Vom Prenzlauer Berg nach Brandenburg: „Endlich Ruhe und Platz“
Familie Müller zog vor zwei Jahren aus einer 70-Quadratmeter-Wohnung in Prenzlauer Berg in ein eigenes Haus mit 140 Quadratmetern in einem Dorf bei Potsdam. „Die Miete in Berlin war explodiert, und wir hatten keinen Außenbereich für die Kinder“, sagt Vater Thomas Müller. „Jetzt haben wir einen großen Garten, frische Luft und absolute Ruhe. Warum haben wir das nicht schon viel früher gemacht?“ Der Umzug habe sich auch finanziell gelohnt: Statt 1.800 Euro Kaltmiete zahlen sie nun 1.200 Euro für die Kreditrate.
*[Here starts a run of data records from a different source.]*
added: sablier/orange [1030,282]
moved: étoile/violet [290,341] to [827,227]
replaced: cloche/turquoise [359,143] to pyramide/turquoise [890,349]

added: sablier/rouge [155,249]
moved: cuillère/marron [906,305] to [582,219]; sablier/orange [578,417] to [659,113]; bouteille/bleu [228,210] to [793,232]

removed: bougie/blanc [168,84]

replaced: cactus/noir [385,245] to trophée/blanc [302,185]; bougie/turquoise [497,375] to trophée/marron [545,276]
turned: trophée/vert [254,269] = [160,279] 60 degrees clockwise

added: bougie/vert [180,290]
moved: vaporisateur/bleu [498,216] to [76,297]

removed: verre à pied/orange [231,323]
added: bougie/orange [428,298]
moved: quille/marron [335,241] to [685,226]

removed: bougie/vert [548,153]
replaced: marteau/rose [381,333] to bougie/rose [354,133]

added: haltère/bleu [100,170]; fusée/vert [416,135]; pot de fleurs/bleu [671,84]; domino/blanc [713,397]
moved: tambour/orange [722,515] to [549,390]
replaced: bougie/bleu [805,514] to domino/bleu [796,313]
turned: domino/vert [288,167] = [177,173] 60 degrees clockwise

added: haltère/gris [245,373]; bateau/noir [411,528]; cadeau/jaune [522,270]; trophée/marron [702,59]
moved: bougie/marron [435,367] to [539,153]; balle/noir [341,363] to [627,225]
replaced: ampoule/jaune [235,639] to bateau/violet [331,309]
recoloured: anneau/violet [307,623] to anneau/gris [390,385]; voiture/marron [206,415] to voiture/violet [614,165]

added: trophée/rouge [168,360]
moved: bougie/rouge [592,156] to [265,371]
Allerdings sei die Infrastruktur eine Herausforderung: Der nächste Supermarkt ist fünf Kilometer entfernt, und ohne Auto geht fast nichts.
Vom Kreuzberger Szeneviertel in die Uckermark: „Mehr Lebensqualität trotz längerem Pendeln“
Die 34-jährige Grafikdesignerin Lena Schmidt zog von Kreuzberg nach Templin in der Uckermark. „Ich pendle jetzt zweimal pro Woche nach Berlin, das sind jeweils 1,5 Stunden mit dem Regionalzug. Aber ich habe mir ein altes Bauernhaus gekauft und kann in der Natur arbeiten. Die Lebensqualität ist unschlagbar.“ Ihr Tipp: „Man sollte realistisch sein, was das Pendeln angeht. Und man muss bereit sein, sich in der Dorfgemeinschaft zu engagieren, sonst wird man nicht richtig aufgenommen.“
Vom Berliner Speckgürtel ins echte Brandenburg: „Mehr Wohnraum fürs Geld“
Rentner Klaus Weber (72) tauschte seine 60-Quadratmeter-Wohnung in Zehlendorf gegen eine 100-Quadratmeter-Wohnung in Brandenburg an der Havel. „Ich zahle jetzt 650 Euro warm statt 950 Euro. Dafür habe ich einen Balkon und einen Fahrstuhl. Die Stadt ist ruhiger, aber es gibt gute Ärzte und Einkaufsmöglichkeiten.“ Er rät Interessierten: „Vergleichen Sie nicht nur die Mieten, sondern auch die Nebenkosten. In Brandenburg sind die oft niedriger.“
Vom Berliner Umland zurück? „Nur mit Kompromissen“
Nicht jeder Umzug gelingt auf Anhieb. Die 28-jährige Studentin Julia Meier zog nach Frankfurt (Oder), kehrte aber nach einem Jahr zurück. „Die Miete war günstig, aber ich fühlte mich isoliert. Es gab kaum junge Leute, und die kulturellen Angebote fehlten. Ich bin lieber bereit, in Berlin mehr zu zahlen, als mich so einsam zu fühlen.“ Ihr Rat: „Vor dem Umzug unbedingt testweise ein Wochenende in der neuen Gegend verbringen und sich über die soziale Szene informieren.“
Expertentipp: „Vorbereitung ist alles“
Immobilienmaklerin Petra Schulz aus Potsdam bestätigt: „Viele Berliner unterschätzen, wie wichtig die Anbindung an den öffentlichen Nahverkehr und die Nahversorgung ist. Ich empfehle, vor dem Kauf oder der Miete eine Probedurchsage zu machen und die Nachbarn kennenzulernen.“ Laut einer aktuellen Umfrage des Tagesspiegels erwägen 15 Prozent der Berliner, in den nächsten fünf Jahren ins Umland zu ziehen – vor allem wegen der Wohnkosten.